[Data entries]

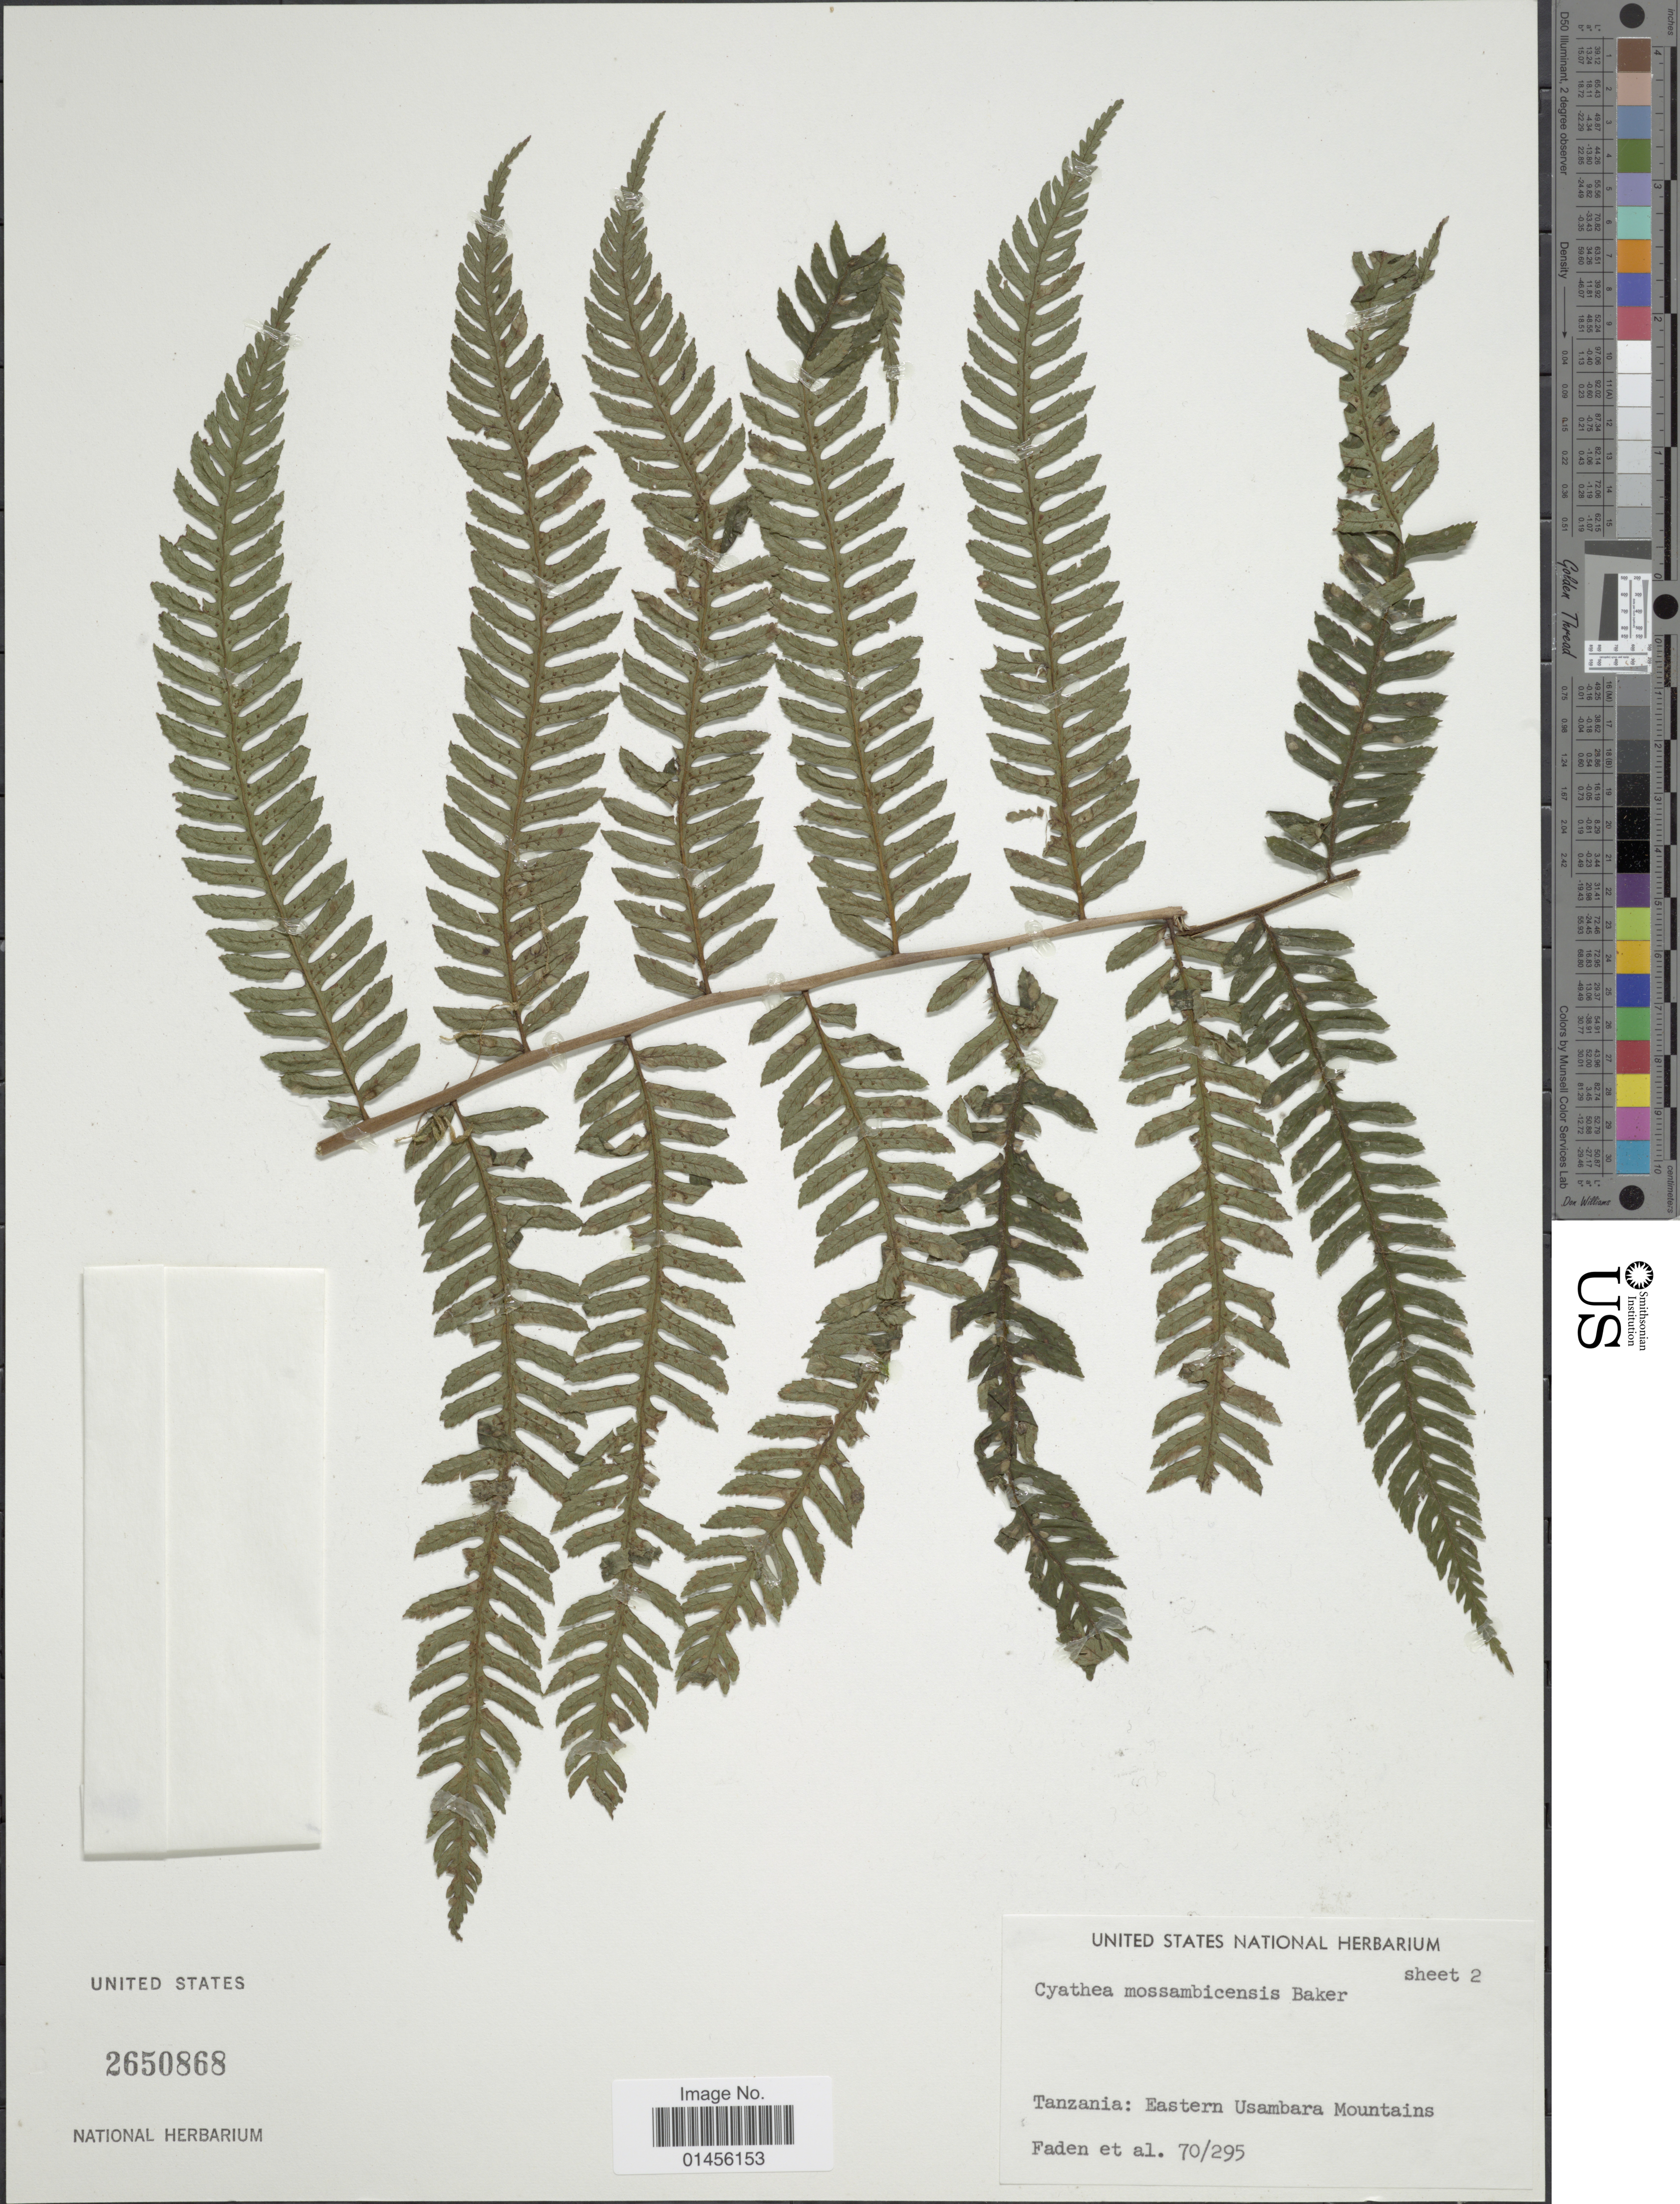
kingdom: Plantae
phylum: Tracheophyta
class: Polypodiopsida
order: Cyatheales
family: Cyatheaceae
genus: Alsophila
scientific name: Alsophila mossambicensis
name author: (Baker) R.M. Tryon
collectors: R. B. Faden & et al.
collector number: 70/295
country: Tanzania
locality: Eastern Usambara Mountains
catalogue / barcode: US 2650868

■ OBJECTIVE ■
Please write out every line of the records above word for word, leaving out the pictures.

■ WRITTEN SOLUTION ■
kingdom: Plantae
phylum: Tracheophyta
class: Polypodiopsida
order: Cyatheales
family: Cyatheaceae
genus: Alsophila
scientific name: Alsophila mossambicensis
name author: (Baker) R.M. Tryon
collectors: R. B. Faden & et al.
collector number: 70/295
country: Tanzania
locality: Eastern Usambara Mountains
catalogue / barcode: US 2650868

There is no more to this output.